Я вышла на Таймс-сквер и оказалась среди моряков в белых зимних бушлатах, с красными, обожженными солнцем Атлантики лицами. Они бродили по городу пошатываясь – то ли оттого, что пили сутки напролет, то ли оттого, что несколько месяцев провели в море. Матросы делали стойку на каждую девушку, и я поймала несколько долгих косых взглядов. Я плотнее запахнула свою котиковую шубку и выставила напоказ обручальное кольцо, но это не помогло, – видимо, им расписали нравы замужних дам. Полагаю, это было правдой. Я направилась на запад и осознала свою ошибку после Восьмой улицы; что там было в 1941 году, я не знала, но в мое время здесь находилась Адская Кухня, район, протянувшийся вдоль железной дороги, полный бомжей, наркоманов и шлюх. Пахло хлебом, сахаром и имбирем: где-то неподалеку располагалась кондитерская фабрика. Я понимала, что привлекаю всеобщее внимание: шубка, украшения, прическа, платье, туфли – все выдавало жену врача. В моей прежней жизни я бы независимо задрала голову. В 1919-м меня бы уволокли с улицы. А сейчас я не знала, что со мной будет, но тем не менее поспешила туда, где начинались тридцатые номера и над железнодорожными путями был перекинут небольшой железный мост. Я поднялась по ступенькам на самый верх.

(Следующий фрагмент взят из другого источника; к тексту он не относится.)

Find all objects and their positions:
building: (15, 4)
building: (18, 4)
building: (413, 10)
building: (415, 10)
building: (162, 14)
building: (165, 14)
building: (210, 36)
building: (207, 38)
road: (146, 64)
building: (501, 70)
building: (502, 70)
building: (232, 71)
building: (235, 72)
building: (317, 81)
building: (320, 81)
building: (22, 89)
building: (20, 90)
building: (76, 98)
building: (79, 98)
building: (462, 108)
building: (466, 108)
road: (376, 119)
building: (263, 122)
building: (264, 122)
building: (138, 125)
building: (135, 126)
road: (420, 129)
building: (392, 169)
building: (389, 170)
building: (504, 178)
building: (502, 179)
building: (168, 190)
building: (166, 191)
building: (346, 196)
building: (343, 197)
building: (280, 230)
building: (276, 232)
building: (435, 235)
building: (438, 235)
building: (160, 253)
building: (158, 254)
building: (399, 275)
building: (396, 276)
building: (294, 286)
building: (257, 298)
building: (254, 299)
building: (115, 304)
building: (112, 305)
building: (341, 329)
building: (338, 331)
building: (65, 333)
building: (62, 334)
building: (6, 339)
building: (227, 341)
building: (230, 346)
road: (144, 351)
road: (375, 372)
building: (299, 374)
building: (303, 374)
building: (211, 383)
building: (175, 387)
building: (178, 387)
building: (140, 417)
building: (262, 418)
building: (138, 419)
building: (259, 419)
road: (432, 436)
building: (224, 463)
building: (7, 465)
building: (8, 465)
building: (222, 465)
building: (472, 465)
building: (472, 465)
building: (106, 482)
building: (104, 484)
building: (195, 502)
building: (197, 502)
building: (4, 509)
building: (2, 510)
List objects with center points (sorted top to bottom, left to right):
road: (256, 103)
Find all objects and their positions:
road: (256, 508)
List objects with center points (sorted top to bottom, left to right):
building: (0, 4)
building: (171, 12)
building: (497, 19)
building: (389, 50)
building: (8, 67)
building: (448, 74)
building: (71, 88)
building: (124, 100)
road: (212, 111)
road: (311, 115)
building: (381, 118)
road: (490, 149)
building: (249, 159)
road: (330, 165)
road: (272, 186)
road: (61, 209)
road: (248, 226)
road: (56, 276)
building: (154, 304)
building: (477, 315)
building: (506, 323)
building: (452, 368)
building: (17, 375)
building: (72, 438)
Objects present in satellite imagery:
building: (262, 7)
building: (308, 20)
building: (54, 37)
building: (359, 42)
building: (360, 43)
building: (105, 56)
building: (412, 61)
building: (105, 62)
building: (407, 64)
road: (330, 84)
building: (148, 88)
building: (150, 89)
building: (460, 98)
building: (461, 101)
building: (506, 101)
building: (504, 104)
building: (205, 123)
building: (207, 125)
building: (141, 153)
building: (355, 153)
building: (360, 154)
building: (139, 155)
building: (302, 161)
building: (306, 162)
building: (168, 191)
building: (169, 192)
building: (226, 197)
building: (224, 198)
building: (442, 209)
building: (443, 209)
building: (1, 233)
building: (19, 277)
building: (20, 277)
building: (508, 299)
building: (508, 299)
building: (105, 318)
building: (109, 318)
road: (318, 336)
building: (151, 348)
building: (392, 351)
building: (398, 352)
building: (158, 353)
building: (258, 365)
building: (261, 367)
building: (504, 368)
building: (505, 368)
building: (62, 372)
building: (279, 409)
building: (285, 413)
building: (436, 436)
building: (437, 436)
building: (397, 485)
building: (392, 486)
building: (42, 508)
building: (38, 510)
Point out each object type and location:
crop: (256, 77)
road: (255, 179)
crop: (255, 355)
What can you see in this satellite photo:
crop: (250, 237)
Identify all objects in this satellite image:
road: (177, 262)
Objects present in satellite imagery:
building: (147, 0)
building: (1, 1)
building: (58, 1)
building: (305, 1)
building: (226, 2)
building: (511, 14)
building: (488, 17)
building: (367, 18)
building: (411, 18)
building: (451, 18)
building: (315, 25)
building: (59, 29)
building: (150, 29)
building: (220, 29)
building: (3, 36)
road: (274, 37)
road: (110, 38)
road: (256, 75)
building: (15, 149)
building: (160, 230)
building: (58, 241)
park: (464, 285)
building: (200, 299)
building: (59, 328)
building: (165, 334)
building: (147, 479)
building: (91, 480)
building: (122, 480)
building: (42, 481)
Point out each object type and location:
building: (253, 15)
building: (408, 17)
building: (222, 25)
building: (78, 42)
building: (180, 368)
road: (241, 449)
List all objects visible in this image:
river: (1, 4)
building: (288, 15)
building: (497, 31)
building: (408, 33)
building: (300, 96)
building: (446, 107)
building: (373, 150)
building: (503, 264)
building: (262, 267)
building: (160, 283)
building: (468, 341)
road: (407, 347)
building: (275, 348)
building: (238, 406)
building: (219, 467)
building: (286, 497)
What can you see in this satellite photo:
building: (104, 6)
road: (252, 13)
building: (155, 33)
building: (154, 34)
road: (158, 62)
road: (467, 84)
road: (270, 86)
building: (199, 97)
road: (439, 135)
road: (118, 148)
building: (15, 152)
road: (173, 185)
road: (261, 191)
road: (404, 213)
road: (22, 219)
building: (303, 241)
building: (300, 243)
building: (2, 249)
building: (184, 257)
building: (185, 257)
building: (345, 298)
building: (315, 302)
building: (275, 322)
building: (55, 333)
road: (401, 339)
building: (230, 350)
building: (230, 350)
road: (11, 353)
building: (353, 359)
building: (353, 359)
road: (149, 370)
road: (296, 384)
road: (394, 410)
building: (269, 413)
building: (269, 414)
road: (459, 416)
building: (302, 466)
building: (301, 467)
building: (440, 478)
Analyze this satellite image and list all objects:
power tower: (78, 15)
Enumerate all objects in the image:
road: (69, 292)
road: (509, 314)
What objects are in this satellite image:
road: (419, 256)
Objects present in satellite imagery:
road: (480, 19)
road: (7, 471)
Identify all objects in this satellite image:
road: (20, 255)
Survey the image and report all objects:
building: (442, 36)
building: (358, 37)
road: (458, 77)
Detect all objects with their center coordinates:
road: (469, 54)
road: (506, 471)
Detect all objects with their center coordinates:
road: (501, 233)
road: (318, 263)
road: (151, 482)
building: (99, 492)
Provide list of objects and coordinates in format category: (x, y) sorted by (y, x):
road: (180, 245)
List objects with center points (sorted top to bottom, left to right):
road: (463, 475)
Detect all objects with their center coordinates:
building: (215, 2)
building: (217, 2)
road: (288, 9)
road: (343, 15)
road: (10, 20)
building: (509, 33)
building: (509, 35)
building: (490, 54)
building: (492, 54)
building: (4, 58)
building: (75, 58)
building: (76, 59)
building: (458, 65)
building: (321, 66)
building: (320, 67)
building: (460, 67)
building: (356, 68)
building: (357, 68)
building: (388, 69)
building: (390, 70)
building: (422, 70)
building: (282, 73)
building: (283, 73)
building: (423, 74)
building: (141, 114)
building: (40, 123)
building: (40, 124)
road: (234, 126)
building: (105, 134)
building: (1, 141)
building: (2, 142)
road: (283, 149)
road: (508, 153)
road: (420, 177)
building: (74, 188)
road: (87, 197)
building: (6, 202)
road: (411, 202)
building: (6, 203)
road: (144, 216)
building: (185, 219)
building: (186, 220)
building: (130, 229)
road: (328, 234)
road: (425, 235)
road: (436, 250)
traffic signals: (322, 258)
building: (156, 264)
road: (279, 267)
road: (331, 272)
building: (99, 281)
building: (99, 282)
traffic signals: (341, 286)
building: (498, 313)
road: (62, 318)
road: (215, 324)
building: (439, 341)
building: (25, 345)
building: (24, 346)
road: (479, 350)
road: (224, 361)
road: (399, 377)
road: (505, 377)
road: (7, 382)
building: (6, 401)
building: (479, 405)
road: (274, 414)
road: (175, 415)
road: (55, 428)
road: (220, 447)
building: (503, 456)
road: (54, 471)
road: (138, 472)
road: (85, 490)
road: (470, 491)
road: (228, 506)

Я стояла и ждала. До шести пятнадцати оставалась минута-другая, и я посмотрела вдоль моста. Как же я сразу не поняла? Все было яснее ясного!
Сначала на фоне огней появился силуэт человека в шляпе и шарфе. Он был в числе людей, переходивших пути или прогуливавшихся по мосту, но я сразу поняла, кто это такой, – уверенный в себе, с высоко поднятой головой, обхвативший себя руками из-за холода. Другой мир, другой Лео. Отец моего ребенка, восставший из мертвых.